HARKing stands for Hypothesizing After the Results are Known. It occurs when researchers present their post hoc hypotheses as if they are a priori hypotheses. Kerr (1998) wrote the seminal article on HARKing… https://doi.org/10.1207/s15327957pspr0203_4
HARKing has been described as one of the four horsemen of the replication apocalypse (Bishop, 2019). But is it really that bad?
In my view (Rubin, 2017, 2019), HARKing is often seen as problematic because it is bundled together with other "questionable research practices,” such as p-hacking. But what happens if we consider HARKing on its own, separate from these other issues?
In other words, if readers can rule out other questionable research practices (e.g., by checking publicly available research materials and data and sensitivity/robustness analyses), and they can clearly see how the current hypothesis has been…
…deduced from a pre-existing theory, rather than induced atheoretically from the current results, then does it matter if they mistakenly believe that the researcher deduced the hypothesis before, rather than after, they knew their result?
Here's Kerr (1998, p. 209):

"HARKing can entail concealment. The question then becomes whether what is concealed in HARKing can be a useful part of the “truth”...or is instead basically uninformative (and may, therefore, be safely ignored at an author’s discretion)."
Addressing this sort of question, some have argued that the timing of the deduction of a hypothesis (i.e., pre- vs. post-result) does not form a “useful part of the ‘truth’” (e.g., Brush, 2015; Keynes, 1921; Mill, 1843; Oberauer & Lewandowsky, 2019; Szollosi & Donkin, 2019).
To be clear, I’m not suggesting that it’s OK to lie in research reports or elsewhere because, in general, lying is wrong.
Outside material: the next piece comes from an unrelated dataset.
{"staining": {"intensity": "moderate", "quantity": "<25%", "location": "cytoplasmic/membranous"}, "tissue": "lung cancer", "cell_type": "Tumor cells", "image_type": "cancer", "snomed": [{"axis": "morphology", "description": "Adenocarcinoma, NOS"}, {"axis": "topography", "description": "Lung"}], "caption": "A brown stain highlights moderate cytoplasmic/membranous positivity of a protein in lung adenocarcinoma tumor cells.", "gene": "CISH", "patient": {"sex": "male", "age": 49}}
Instead, my point is that the information concealed by HARKing may not be problematic for scientific progress as long researchers…
provide (a) a clear deduction (theoretical rationale) from a pre-existing theory to the current hypothesis and (b) open research materials, data, and robustness analyses that allow readers to check for problematic research practices.
In this case, even if readers are unaware that a hypothesis has been HARKed, they are still able to criticize (a) the theoretical quality of the HARKed hypothesis, (b) the methodology for testing that hypothesis, and (c) the statistical analyses.
In summary, on its own, HARKing may not be quite as problematic for scientific progress as the apocalyptic horseman imagery implies, and we may need to turn to other explanations for failed replications.
In particular, and like many others, I think we should be more concerned about the quality of the theory and theoretical deduction rather than the timing at which the deduction takes place.
Putting aside “questionable research practices,” it is possible that replication attempts fail because researchers make a theoretical error about the conditions necessary for replication rather than because their theorizing is secretly post hoc (i.e., HARKing).